While the characters that loom large on the inside cover of the Mad Men Season Five DVD set may be the squeaky wheels, the show is an ensemble effort if there ever was one. The most bit player creates ripples that affect all the characters, and everyone’s particular relationship to everyone else, no matter how seemingly insignificant, is explored, leaving nothing to chance or neglect, which makes the show feel almost magical next to most television endeavors that largely follow the “uh … we never got around to writing that backstory” rule book.
With the Season Five DVD, you also get a smattering of special features that might feel like a bit of a letdown after the brilliance of the show. These include a collection of the characters’ finest one-liners, an exploration of some of the show’s marketing and artwork, a quick bartending lesson sponsored by Canadian Club (ostensibly the most popular whiskey of the Mad Men era), a glimpse into the score, and audio commentaries from Weiner and the cast for each episode. But, most importantly, you get to have each brilliant episode from the hands-down best season of Mad Men at your disposal, wherein you’re guaranteed to notice something new every time you watch, even if it’s nothing more than a hilarious quip from Roger Sterling (John Slattery), who may not get the best storylines, but shoulders an easy three-quarters of the show’s comic relief all on his own.

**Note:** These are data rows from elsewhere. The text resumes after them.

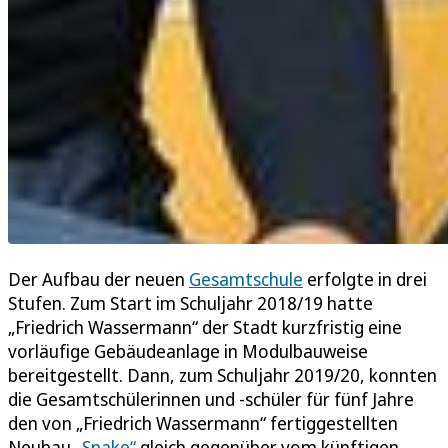
Der Aufbau der neuen
Gesamtschule
erfolgte in drei
Stufen. Zum Start im Schuljahr 2018/19 hatte
„Friedrich Wassermann“ der Stadt kurzfristig eine
vorläufige Gebäudeanlage in Modulbauweise
bereitgestellt. Dann, zum Schuljahr 2019/20, konnten
die Gesamtschülerinnen und -schüler für fünf Jahre
den von „Friedrich Wassermann“ fertiggestellten
Neubau
„Snake“
gleich gegenüber vom künftigen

For all its ironies and with all its ambiguous (or outright morally deplorable) characters, Mad Men does something that no other series on television can claim: it absolutely refuses to pander. The writing neither takes you in the direction you thought you were going, nor tries to surprise you by turning the opposite way. The storylines flow naturally out of the characters’ motivations, and sometimes things you simply can’t control — things that no one would have ever suspected — get in the way of your plans. But that’s just life in the big city, on Madison Avenue.